A lot can be said about West 68th Street between Columbus and Central Park West. James Dean and Al Pacino both lived there. Elf and West Side Story were both filmed there, and Lady Gaga’s favorite place to kick it when she lived in the neighborhood was Vince and Eddie’s Fireplace – now Joanne, Gaga’s middle name at birth which also honors her late Aunt’s memory, Joanne Stefani Germanotta, who died of lupus before she was born in 1974. “Joanne” is also Gaga’s fifth studio album.
There’s another name many people don’t know, but it deserves to be mentioned alongside those above and hailed even further.
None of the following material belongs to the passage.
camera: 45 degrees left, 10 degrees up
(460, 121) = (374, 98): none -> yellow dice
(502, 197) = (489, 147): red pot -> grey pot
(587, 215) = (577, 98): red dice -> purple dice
For every name mentioned thus far has had an artistic connection with West 68th Street, but this next name embodies all of that and then some.
Her name is Lydia Criss. The Kiss monster ballad, “Beth,” was inspired by Lydia Criss according to many, but the history of Kiss (which fans refer to as “Kisstory”) is hazy and it’s sort of a complicated matter as Criss’ impact can be traced throughout the band’s history (which she’s written a book about – it’s at lydiacriss.com).
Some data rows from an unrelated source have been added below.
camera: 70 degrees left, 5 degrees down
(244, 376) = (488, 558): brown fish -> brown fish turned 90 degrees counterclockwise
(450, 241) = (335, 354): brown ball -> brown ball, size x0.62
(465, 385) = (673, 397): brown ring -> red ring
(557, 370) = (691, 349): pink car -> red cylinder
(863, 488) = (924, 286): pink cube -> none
What Criss also inspired, was the successful execution of essentially blocking a developer from turning a historic townhouse on West 68th Street (#15) into a short-term rental property for the “ultra-wealthy.”
Lydia Criss is the former wife of original Kiss drummer Peter Criss. Let’s bet our bottom dollar then that Lydia knows how to rock. What also truly rocks is how Lydia Criss was the first in line to speak at a Community Board 7 meeting when it came to voicing concerns about 15 West 68th Street being converted into a rental. “I have substantial concerns about my ability to live, work and sleep peacefully with this building in operation,” Criss told Community Board 7, per DNAInfo. “This hotel could host community events including parties all day long and well into the night.”
Bottom line up front here: Lydia Criss and West 68th Street won. CB7 sided with them and now the building is beautifully restored and seemingly all quiet on the Upper Western front. We just knocked on wood too, just in case.
Criss has since moved on from West 68th Street but we will never forget her contributions to the Upper West Side. Thanks Lydia. Rock on.